Stored items from a collection:
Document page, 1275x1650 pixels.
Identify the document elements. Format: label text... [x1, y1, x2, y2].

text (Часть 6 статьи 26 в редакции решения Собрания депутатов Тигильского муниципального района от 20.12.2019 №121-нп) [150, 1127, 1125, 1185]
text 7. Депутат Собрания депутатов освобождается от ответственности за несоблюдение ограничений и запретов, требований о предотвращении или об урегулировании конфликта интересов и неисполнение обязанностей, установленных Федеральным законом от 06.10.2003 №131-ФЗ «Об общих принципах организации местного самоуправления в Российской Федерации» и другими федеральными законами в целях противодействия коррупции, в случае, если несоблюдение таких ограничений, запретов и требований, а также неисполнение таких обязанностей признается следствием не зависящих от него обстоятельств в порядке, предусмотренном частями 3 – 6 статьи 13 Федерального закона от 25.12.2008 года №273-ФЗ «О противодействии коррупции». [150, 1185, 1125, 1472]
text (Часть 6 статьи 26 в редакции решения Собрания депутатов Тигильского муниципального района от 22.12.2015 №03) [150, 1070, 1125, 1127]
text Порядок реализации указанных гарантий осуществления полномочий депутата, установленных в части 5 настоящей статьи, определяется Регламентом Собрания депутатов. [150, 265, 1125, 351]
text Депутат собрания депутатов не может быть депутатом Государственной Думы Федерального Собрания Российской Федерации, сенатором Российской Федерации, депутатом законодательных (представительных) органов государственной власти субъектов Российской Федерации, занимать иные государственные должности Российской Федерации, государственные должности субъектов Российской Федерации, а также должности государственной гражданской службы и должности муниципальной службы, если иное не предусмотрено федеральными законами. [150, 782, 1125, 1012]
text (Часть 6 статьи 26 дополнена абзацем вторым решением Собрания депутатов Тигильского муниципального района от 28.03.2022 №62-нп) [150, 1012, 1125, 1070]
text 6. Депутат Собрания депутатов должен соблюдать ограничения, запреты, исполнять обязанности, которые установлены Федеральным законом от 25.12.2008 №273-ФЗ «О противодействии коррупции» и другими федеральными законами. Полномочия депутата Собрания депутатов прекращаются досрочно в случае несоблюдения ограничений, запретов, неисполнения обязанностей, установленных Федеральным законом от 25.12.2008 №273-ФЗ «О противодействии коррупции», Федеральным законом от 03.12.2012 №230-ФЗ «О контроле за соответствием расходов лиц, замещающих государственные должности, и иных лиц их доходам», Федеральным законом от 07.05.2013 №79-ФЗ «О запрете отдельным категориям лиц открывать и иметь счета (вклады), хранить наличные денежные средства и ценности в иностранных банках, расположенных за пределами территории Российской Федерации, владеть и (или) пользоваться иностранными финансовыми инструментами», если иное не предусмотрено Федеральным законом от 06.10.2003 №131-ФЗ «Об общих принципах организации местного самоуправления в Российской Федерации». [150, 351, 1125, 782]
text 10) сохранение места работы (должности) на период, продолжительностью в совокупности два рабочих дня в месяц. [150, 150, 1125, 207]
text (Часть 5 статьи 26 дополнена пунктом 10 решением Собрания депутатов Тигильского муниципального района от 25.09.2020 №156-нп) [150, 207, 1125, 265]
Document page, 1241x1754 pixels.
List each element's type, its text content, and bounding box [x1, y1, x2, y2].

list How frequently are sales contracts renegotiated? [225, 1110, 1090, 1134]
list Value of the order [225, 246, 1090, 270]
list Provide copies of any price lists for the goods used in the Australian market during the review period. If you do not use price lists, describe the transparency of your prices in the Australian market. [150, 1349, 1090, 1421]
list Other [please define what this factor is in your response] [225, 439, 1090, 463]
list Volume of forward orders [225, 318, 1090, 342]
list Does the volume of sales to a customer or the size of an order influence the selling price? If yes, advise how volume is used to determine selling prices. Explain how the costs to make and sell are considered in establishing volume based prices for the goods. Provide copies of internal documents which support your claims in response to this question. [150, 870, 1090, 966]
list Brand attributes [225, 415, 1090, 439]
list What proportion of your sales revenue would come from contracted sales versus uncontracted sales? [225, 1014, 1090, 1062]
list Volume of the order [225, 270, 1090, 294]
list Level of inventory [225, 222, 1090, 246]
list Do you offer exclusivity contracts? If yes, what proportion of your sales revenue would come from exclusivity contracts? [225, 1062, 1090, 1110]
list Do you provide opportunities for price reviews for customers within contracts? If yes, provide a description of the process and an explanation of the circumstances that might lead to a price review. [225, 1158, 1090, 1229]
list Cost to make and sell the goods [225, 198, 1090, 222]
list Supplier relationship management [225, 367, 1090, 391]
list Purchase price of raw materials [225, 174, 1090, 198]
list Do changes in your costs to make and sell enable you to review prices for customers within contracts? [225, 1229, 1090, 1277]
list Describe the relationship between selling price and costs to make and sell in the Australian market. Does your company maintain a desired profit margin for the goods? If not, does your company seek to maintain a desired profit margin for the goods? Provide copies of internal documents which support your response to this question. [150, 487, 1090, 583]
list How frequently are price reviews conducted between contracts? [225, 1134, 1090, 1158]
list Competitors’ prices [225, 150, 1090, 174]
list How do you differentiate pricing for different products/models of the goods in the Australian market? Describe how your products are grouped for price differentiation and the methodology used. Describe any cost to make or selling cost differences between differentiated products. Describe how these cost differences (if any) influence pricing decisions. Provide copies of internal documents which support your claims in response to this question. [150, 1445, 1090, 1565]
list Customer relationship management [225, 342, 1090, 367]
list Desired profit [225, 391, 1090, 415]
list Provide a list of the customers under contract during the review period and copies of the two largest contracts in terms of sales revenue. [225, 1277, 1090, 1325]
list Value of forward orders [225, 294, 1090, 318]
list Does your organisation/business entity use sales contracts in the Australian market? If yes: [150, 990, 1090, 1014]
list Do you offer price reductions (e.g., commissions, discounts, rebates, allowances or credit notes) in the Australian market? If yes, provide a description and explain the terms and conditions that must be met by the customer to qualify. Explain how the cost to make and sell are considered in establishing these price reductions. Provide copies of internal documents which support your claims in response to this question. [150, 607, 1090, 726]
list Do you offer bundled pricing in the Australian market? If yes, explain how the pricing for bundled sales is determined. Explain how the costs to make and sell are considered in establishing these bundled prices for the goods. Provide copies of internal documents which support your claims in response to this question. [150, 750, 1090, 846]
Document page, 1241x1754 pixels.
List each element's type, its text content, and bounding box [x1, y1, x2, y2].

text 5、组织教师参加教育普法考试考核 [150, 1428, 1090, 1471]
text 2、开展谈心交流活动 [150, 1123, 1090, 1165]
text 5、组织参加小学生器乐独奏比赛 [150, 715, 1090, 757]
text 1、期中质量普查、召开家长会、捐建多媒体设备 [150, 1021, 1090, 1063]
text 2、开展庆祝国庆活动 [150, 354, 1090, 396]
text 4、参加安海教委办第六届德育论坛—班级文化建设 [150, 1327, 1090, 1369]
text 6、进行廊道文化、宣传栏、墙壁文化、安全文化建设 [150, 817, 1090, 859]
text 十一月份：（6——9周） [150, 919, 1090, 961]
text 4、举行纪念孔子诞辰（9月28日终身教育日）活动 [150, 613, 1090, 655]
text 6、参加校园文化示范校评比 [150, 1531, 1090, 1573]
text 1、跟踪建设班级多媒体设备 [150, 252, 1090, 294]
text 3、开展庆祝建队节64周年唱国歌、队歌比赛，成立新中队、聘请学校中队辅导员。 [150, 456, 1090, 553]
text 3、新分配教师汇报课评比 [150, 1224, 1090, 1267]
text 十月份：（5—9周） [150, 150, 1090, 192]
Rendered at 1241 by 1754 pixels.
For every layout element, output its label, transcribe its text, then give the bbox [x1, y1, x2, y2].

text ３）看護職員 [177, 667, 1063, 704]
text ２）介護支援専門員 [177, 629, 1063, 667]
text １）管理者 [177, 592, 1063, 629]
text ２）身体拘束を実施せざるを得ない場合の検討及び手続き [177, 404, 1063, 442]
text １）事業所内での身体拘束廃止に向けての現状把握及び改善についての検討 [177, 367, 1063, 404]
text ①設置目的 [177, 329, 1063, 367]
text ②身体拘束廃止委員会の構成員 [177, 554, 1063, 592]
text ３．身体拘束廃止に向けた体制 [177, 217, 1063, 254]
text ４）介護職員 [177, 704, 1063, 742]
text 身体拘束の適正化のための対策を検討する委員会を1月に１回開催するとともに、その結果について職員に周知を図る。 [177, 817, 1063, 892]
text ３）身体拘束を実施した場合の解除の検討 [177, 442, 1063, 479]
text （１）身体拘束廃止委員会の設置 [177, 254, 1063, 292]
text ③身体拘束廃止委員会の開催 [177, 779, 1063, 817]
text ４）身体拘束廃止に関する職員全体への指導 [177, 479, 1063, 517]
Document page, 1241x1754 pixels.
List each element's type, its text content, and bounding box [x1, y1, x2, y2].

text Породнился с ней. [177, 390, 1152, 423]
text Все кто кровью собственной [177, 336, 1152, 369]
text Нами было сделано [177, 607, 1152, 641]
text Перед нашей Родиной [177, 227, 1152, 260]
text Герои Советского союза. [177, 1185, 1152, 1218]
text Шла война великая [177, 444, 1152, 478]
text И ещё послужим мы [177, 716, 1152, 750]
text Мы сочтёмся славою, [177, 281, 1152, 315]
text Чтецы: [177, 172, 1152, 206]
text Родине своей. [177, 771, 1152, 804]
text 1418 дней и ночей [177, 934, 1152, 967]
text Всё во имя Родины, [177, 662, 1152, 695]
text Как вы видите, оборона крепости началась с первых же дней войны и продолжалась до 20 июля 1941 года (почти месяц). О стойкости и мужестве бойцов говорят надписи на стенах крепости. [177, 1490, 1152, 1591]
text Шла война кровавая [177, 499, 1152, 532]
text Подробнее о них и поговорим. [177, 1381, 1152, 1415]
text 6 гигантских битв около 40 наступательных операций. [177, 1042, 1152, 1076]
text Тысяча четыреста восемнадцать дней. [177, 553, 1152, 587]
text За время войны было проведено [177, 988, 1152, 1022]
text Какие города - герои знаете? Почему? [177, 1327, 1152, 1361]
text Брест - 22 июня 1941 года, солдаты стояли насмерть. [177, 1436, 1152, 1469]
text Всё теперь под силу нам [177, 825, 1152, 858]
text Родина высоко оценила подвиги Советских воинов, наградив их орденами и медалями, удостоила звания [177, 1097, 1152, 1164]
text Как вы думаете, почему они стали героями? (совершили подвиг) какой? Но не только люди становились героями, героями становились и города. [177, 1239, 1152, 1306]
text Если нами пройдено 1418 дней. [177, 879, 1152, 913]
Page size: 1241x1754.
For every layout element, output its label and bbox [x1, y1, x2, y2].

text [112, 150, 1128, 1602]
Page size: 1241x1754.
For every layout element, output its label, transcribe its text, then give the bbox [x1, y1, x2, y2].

TASK TO COMPLETE | Lines holding the word "that" in the entries above are the ones to pull out. Copy them all.

EXERCISE RESULT |
list Do you provide opportunities for price reviews for customers within contracts? If yes, provide a description of the process and an explanation of the circumstances that might lead to a price review. [225, 1158, 1090, 1229]
list Do you offer price reductions (e.g., commissions, discounts, rebates, allowances or credit notes) in the Australian market? If yes, provide a description and explain the terms and conditions that must be met by the customer to qualify. Explain how the cost to make and sell are considered in establishing these price reductions. Provide copies of internal documents which support your claims in response to this question. [150, 607, 1090, 726]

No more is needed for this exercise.